Hilal Şerefli Sari
12 Janvier 2021•Mise à jour: 12 Janvier 2021
AA / Istanbul
Une délégation de l'association turque "Özgür-Der" a effectué une visite de solidarité aux Turcs ouïghours en Sit-in devant le consulat chinois à Istanbul.
Plusieurs Turcs ouïghours résidant à Istanbul organisent depuis plusieurs jours un sit-in devant le consulat chinois, pour exiger de pouvoir entrer en contact avec leurs proches détenus de force dans des camps par le gouvernement chinois, et pour faire la lumière sur leur sort.
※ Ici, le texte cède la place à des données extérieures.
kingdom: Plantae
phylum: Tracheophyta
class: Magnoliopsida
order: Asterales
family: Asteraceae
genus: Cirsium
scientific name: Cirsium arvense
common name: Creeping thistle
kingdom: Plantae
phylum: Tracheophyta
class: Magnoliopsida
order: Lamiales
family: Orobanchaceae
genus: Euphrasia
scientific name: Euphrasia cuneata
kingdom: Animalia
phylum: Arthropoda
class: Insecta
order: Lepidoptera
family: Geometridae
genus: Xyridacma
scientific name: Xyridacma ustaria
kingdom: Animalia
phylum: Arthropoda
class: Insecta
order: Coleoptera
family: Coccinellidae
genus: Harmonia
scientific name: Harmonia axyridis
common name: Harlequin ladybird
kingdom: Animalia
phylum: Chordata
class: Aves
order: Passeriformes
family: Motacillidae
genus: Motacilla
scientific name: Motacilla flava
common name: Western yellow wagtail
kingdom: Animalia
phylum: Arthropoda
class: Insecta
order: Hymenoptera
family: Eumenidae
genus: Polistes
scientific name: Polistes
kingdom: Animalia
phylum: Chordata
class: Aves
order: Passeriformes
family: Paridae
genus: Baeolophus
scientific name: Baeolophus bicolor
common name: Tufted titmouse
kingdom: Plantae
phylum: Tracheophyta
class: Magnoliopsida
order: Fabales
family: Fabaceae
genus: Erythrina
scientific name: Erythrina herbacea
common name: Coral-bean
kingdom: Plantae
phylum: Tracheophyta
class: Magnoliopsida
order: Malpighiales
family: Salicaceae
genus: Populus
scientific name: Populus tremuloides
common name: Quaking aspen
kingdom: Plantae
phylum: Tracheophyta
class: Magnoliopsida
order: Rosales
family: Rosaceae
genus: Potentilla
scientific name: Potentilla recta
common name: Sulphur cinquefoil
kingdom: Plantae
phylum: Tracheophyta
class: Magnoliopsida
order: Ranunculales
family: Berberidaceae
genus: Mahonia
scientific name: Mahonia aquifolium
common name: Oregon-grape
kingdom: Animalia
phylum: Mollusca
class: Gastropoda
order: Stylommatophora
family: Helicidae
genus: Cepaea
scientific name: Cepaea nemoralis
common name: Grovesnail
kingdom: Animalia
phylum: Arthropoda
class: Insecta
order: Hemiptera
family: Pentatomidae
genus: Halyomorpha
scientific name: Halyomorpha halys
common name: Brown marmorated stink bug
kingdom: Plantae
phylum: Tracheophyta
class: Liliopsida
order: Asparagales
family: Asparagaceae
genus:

Dans un discours prononcé mardi lors de la visite de solidarité, le président de l'association Özgür-Der, le militant des droits de l'homme, Rıdvan Kaya, a exprimé son soutien aux Turcs ouïghours.
Il a expliqué que des pratiques telles que celle consistant à anéantir totalement un peuple ou à le forcer à vivre dans des conditions difficiles en raison de son identité religieuse ou ethnique, à combattre son identité et à détenir ses enfants, sont des formes de génocide selon la Charte des Nations unies de 1948 à cet égard.
Il a souligné que le peuple du Turkestan oriental (Ouïghours) a vécu dans la dignité pendant des centaines d'années sur sa terre, et que les arguments avancés par la Chine au sujet de sa lutte contre le terrorisme pour justifier ses pratiques ne reflètent pas la vérité.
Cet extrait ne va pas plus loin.